Please reproduce word for word the part of the Fannie Mae and Freddie Mac article below starting with "But the bill" and going on through "year’s midterm elections.".

*Document segment*.
[Start of section]
Fannie Mae-Freddie Mac dismantlement plan is outlined by Sens. Tim Johnson, Mike Crapo

The Senate banking committee’s top leaders on Tuesday released the broad outlines of a plan that would dismantle mortgage giants Fannie Mae and Freddie Mac, advancing what many observers expect will be a multi-year effort to revamp the nation’s housing finance system.

For months, Sens. Tim Johnson (D-S.D.) and Mike Crapo (R-Idaho) have worked to hammer out a plan they could agree on and sell to their respective parties. In a joint statement, the lawmakers said they would unveil their legislation in “the coming days.”

But the bill is expected to face many hurdles, in part because leaders of both parties are not eager to take on a complex and politically fraught issue in the lead-up to this year’s midterm elections.

The legislation builds on a plan by Sens. Bob Corker (R-Tenn.) and Mark R. Warner (D-Va.) that would replace Fannie and Freddie with a new entity — the Federal Mortgage Insurance Corp. — and shift more of the risks of mortgage lending to the private sector.

District-based Fannie and McLean-based Freddie do not make loans. They buy them from lenders, package them as securities and sell them to investors. They also insure mortgages, paying the investors should the loans go bad. The companies, which were seized by the federal government in 2008, were widely blamed with exacerbating the financial crisis by buying millions of risky loans and passing on the risk to consumers.

The market always assumed that the government would step in if the companies faced extraordinary losses, and it did, giving the institutions $188 billion in bailout money.
[End of section]
*Source material*.
[Start of section]
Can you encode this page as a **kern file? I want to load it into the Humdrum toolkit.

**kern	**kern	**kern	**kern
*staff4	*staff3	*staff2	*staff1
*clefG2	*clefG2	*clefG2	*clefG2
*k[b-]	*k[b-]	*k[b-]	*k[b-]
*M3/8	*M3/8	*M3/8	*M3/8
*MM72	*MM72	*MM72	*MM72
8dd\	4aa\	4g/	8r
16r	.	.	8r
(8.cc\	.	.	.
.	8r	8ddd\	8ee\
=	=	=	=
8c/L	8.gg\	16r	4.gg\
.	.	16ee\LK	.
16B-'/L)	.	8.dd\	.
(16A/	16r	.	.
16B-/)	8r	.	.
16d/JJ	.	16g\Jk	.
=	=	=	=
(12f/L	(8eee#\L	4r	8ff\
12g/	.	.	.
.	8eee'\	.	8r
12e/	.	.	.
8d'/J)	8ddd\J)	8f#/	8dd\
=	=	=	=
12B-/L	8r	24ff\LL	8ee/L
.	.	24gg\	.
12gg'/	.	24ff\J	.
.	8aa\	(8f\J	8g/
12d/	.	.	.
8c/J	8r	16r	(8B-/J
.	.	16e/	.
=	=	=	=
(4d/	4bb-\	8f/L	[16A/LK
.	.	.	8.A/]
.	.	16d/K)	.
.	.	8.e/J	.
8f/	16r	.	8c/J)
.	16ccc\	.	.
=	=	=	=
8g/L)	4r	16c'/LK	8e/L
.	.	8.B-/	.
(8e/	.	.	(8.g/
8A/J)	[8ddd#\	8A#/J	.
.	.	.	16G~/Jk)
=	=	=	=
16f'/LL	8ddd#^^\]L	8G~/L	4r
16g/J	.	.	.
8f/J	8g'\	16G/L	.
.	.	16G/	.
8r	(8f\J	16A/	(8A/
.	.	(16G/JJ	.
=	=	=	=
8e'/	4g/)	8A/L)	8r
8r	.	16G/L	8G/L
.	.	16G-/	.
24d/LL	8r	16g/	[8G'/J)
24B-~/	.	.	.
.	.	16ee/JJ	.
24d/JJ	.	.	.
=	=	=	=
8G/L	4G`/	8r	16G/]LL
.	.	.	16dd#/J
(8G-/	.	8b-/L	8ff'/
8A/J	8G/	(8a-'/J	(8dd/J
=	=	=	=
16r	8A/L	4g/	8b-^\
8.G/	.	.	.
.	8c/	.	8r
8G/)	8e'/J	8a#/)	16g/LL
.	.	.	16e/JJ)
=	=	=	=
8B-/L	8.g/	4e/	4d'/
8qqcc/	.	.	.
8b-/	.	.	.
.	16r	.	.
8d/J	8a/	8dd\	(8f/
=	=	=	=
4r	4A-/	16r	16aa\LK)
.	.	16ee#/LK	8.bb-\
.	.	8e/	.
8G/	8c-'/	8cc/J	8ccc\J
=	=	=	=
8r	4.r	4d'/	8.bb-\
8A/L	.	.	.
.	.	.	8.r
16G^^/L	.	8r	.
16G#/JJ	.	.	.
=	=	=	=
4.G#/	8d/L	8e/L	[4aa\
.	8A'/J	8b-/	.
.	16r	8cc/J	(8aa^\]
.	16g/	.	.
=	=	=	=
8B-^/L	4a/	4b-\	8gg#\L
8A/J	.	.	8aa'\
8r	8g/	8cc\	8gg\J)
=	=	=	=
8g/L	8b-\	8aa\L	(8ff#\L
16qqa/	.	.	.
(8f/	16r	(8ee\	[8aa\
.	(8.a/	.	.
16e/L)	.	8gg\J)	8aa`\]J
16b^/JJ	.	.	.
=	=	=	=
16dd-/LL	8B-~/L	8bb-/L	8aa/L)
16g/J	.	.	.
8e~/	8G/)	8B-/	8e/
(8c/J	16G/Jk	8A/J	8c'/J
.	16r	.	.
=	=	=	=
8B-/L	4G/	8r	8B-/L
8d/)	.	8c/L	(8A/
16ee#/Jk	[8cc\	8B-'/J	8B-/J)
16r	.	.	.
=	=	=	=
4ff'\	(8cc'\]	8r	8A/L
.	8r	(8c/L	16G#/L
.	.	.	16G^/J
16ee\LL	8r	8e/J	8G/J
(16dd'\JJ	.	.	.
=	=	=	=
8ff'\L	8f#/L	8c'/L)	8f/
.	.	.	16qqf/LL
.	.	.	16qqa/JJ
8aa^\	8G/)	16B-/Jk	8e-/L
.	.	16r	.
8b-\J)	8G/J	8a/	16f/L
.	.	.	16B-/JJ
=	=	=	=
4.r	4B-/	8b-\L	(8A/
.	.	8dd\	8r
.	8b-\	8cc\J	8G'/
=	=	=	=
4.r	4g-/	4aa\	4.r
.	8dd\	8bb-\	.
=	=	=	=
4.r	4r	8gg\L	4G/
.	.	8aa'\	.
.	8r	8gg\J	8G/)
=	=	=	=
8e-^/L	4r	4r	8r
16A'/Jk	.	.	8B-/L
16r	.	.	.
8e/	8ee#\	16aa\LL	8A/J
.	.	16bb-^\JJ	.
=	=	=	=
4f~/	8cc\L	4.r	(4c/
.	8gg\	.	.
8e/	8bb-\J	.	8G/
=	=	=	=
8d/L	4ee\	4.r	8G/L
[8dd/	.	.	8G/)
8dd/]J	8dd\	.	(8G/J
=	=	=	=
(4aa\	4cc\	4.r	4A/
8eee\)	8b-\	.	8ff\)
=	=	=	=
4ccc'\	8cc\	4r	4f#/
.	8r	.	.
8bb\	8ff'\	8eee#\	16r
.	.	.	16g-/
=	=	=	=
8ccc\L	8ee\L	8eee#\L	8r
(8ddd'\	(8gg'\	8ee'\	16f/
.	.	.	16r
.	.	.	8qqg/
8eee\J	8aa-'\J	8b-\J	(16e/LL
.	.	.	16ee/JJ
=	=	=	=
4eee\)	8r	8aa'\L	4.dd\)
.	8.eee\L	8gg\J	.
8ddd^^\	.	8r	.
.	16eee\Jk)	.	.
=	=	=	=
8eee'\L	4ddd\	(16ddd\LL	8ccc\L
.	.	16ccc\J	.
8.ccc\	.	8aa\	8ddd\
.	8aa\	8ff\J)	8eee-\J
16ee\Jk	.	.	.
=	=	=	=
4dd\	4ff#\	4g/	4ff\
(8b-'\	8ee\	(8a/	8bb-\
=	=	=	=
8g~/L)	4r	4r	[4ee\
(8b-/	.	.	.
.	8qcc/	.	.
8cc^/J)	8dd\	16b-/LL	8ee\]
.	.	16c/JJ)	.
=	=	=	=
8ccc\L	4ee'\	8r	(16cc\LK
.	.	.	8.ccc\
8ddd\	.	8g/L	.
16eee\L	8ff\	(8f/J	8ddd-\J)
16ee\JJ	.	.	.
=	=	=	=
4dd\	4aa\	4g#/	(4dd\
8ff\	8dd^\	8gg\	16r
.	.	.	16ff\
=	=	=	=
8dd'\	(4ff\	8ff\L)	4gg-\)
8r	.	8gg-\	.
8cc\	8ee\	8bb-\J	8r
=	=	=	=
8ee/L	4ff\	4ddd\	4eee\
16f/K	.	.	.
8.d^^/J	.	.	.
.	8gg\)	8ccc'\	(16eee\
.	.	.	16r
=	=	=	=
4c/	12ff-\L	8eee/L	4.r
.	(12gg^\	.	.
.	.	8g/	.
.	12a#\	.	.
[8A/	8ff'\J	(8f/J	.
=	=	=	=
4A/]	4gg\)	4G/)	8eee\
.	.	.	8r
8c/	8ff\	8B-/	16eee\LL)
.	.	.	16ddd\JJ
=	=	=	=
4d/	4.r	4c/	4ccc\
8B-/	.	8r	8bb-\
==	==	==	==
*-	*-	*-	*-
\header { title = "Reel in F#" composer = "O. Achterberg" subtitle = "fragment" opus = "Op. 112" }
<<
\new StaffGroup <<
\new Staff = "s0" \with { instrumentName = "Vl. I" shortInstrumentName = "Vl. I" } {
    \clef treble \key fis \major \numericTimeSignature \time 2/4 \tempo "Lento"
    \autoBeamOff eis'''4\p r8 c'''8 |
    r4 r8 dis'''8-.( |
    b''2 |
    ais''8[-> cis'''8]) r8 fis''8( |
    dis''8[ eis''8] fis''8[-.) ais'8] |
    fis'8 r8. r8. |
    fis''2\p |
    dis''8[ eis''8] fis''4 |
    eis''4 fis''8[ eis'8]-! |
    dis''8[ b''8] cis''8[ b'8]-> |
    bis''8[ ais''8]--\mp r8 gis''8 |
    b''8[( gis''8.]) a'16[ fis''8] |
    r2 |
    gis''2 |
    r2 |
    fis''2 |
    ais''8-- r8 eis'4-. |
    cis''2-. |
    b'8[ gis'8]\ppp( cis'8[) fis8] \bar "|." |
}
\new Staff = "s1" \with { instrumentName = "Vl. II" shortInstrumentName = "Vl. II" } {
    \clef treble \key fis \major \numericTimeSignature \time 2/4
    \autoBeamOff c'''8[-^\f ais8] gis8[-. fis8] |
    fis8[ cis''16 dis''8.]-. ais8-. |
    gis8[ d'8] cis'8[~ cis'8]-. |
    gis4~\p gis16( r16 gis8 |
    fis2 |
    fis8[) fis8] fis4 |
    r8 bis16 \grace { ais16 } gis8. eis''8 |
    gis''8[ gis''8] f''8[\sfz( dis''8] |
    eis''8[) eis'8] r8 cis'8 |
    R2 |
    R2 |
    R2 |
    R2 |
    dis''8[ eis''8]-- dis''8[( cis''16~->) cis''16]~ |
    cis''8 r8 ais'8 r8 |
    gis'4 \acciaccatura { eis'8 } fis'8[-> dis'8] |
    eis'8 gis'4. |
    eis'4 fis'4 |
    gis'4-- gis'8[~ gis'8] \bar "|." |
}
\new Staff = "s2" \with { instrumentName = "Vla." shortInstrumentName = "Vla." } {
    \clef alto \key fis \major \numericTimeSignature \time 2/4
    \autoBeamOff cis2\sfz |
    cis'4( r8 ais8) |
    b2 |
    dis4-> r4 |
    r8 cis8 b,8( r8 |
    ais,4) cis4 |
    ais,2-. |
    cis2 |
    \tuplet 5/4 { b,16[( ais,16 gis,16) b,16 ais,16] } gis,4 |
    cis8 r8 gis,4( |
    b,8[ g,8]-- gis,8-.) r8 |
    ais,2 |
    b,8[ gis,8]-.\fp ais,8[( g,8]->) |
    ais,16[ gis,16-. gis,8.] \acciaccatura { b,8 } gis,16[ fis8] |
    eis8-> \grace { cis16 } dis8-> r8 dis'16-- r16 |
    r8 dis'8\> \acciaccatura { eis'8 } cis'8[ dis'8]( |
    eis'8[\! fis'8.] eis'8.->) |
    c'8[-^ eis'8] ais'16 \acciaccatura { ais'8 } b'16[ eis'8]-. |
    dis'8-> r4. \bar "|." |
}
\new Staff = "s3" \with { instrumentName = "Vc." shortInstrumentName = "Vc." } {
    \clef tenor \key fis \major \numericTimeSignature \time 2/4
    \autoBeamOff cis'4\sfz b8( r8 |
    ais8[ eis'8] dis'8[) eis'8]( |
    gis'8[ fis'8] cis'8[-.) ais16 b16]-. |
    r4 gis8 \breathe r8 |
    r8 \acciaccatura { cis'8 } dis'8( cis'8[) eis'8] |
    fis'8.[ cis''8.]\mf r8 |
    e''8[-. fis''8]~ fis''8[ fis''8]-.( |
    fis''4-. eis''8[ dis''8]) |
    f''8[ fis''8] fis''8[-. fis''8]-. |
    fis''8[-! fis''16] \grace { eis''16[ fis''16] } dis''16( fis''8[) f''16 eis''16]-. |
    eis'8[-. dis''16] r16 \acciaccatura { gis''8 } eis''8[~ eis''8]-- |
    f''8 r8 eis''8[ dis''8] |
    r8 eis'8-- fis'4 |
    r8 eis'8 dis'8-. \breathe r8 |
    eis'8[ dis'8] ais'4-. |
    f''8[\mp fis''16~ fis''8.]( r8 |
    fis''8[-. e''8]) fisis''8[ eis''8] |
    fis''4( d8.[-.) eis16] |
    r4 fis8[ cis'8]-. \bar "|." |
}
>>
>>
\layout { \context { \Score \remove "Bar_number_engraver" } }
[End of section]
*Output for this exercise*.
But the bill is expected to face many hurdles, in part because leaders of both parties are not eager to take on a complex and politically fraught issue in the lead-up to this year’s midterm elections.